Just tuck it away as Manaka sensei and Tanemura sensei went and found their own individual paths..


----------



## Pyros (Feb 5, 2003)

> _Originally posted by Mon Mon _
> *My question is what were there reasons for leaving and starting their own orginizations.  *



First of all: as already said, any answer you get is speculation. That applies to this one too. Anyone who sees an error, please feel free to correct it. I'm just parrotting what I've read and heard. No personal inside knowledge here.

Well, the founder of Jinenkan had some periods when he was far away from Hatsumi for long periods of time. During those times, he was only able to train the very basics (Kihon Happo and what he could derive from that).
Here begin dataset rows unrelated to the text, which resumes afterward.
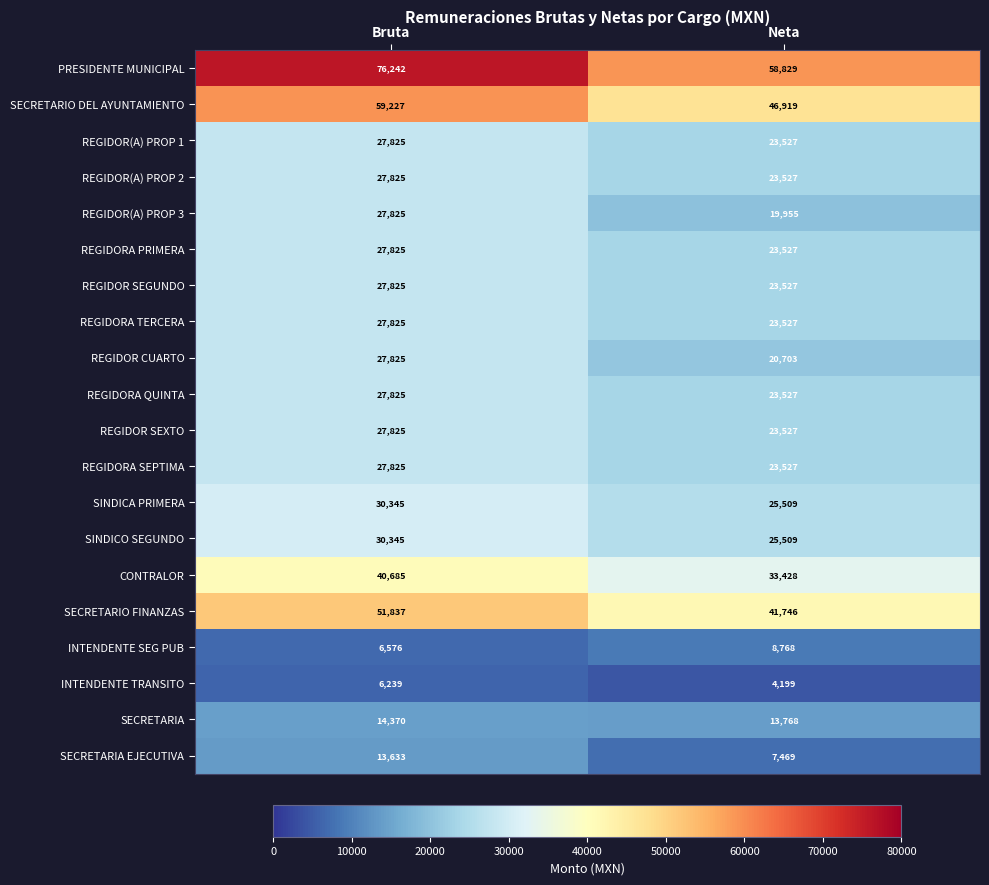

Which label corresponds to the smallest value in the chart?

Neta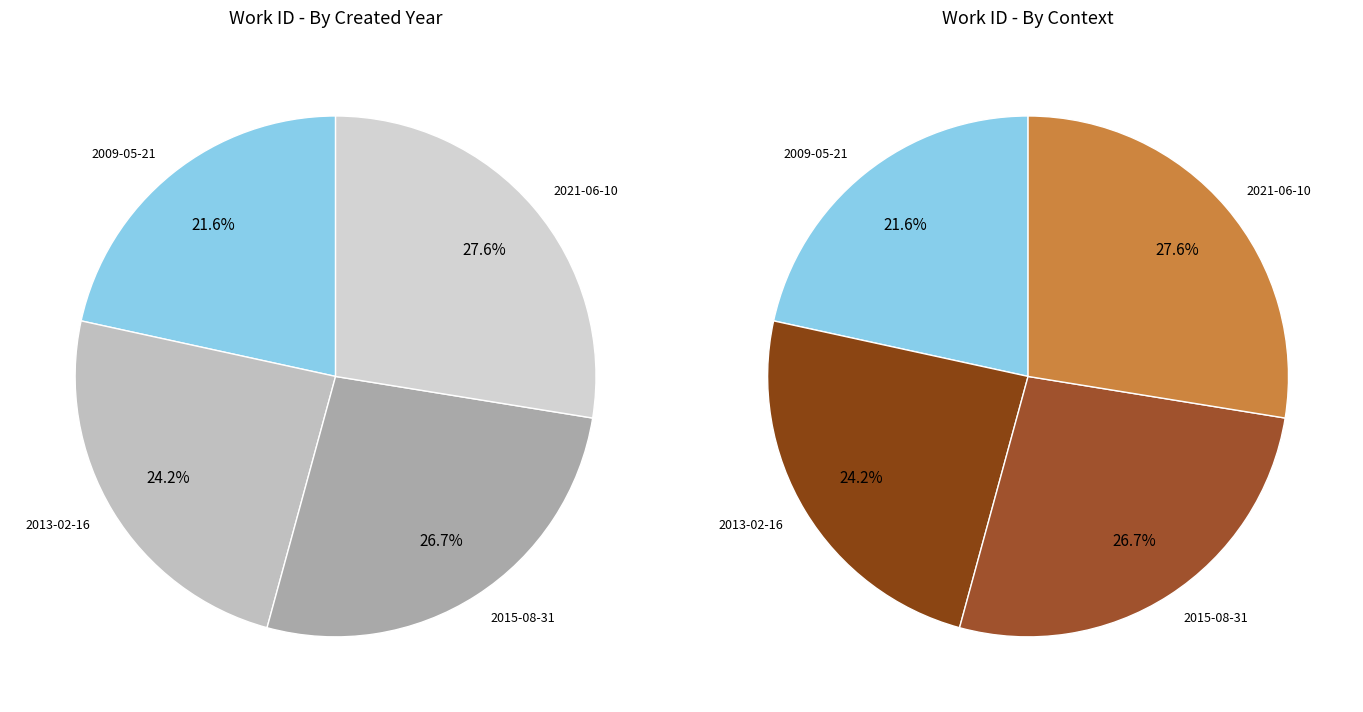

Combined, do 2021-06-10 and 2015-08-31 account for over 50%?

Yes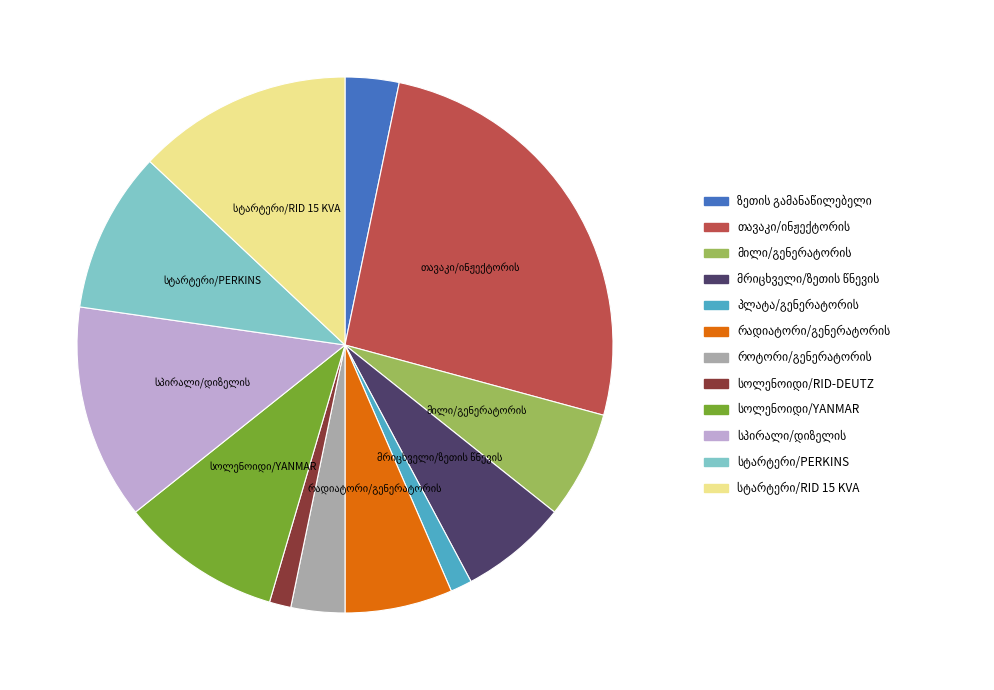

Does any single category account for the majority?

No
The Bujinkan stuff went on but he kept drilling the basics. Later he was more involved in the Bujinkan stuff, but already had some different opinions about the curriculum. Many people on his level, didn't know the basics as well as he did, though he hadn't seen that much of the advanced stuff on the other hand. The reasons for the separation itself are not public, but what I told above is what characterises the Jinenkan curriculum. They focus very strictly on forming an excellent base of the kihon techniques before you go on applications.

It's the age old shu-ha-ri cycle. Bujinkan goes from shu to ha quite fast. Jinenkan stays in the shu phase for much much longer. They feel the ha phase is better if you worked harder in the shu phase. Bujinkan on the other hand feel you become better faster if you see lots of the variations of everything.

I'm not commenting anything about which is better or worse here, just telling what differences to expect if you take one or the other.

Genbukan has also something that is more like Jinenkan, and less like Bujinkan. The Bujinkan syllabus is quite open-ended. The instructor of a dojo can pretty much give belts based on his own preferences, but of course according to Bujinkan general guidelines. Genbukan and Jinenkan on the other hand have a strict belt-to-belt syllabus, so where ever you study Genbukan, or Jinenkan, the techniques for a certain belt rank are exactly the same, unlike in Bujinkan.


----------